While British artists at the same or at a slightly earlier time were drawn to Germany, our antipathy to Germans and things German, even before Hitler, governed our travels; we chose France, and briefly Italy. We were in a narrow stream influenced by Pound, by Eliot, and by the Impressionist painters.
With our dog Zee-wag, we embarked on a small French freighter from San Francisco, destination Le Havre, a 30-day trip.
George wrote me a Valentine:
he de dark handsome
young man has for her de fair
maiden Uh
present, de darling
We had planned this time in France to be for as long as we liked, in order to paint, write and continue the conversation we had been seeking before we met and now were pursuing together. We wanted time to "look, gape, gawk to dawdle" -- to try to comprehend what was before our eyes.
We and Zee-wag started back to the city, driving our horse, Pom-Pon, and cart.
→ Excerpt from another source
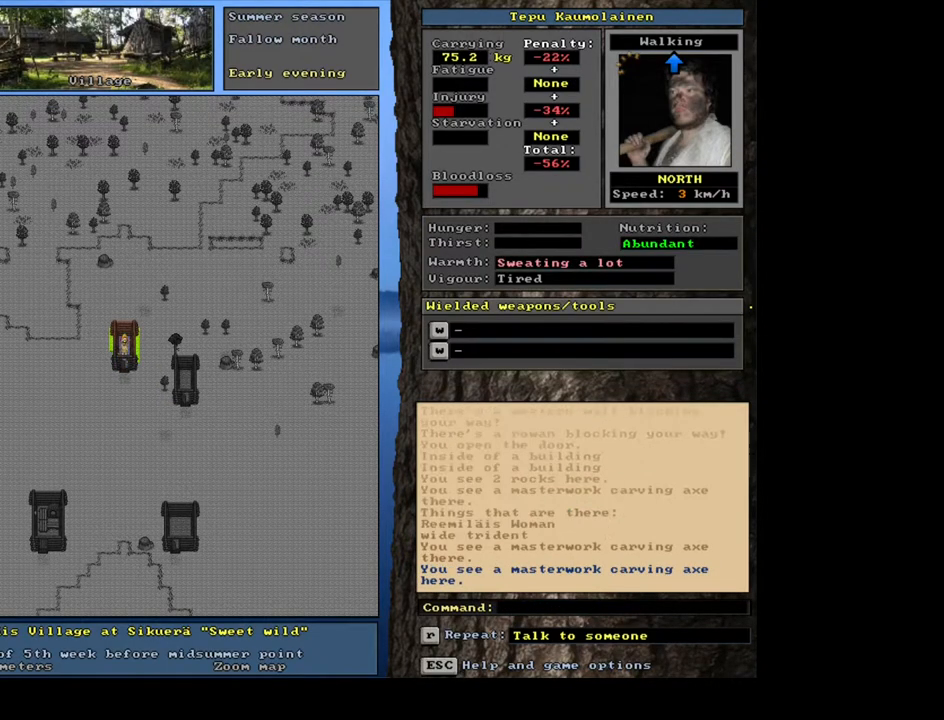
{"keys": [], "mouse": [], "events": []}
We were searching for something more than a life of "making a killing," as my mother said. The United States we had just left was rich, with an affluence of new cars and talk of the stock market. We wanted a way of life that allowed us to paint, write, think and converse in friendship with those who were on our same path.
We traveled 30 or 40 km a day, stopping over a day and a night after every five days of travel, for Pom-Pon needed to rest and to eat more than he had time for while traveling. The slow progress suited us, and we found the long stop-overs a time for talking to people, wandering and observing.
Mme Sicard came every day to care for us in Marseilles - in the vineyards of Le Beausset. She asked for an 'osaydar" & we didn't understand until one day in a hardware store in Toulon I saw an O'Cedar mop. "Osaydar!"
We had a toilet put in the centuries-old farmhouse before we knew that the water supply was seasonal. "Ça va?" Mme Sicard prescribed and brewed tea for stomach aches and back aches and to relieve muscular pain. Cupping was also a common remedy. One Sunday we went into the country with Eva & Dan and stopped at the country house of some of her Russian friends. We were admitted by a servant and shown into a parlor to wait; it was a damp, cold, cheerless habitation. Eva sniffed & said, "Smells like goldfish pee."
Before returned to the United States, we made a trip to Venice and to Florence to visit museums and to see a little of the country other than France. We were pinned against the monument at the center of the Piazza by a press of the crowd crying, "Il Duce -- pericolo del morte." (in danger of death) Mussolini's life had been threatened, and we were trapped in this sudden, impressive demonstration. We saw no differences of expression on the faces of the young men, only a blind fanaticism, in ecstasy and worship of Il Duce.
Roosevelt had been elected President of the USA in Nov 1932, and in that winter the Blue Eagle was introduced in the States. Blue Eagle posters were pictured on the front pages of Parisian newspapers, and the military-looking symbol frightened us. We were afraid it meant that fascism was rising in the USA, too. Germans in Venice, military men, had said to me as they passed, "Guten morgen mein Taube." (good morning, my dove)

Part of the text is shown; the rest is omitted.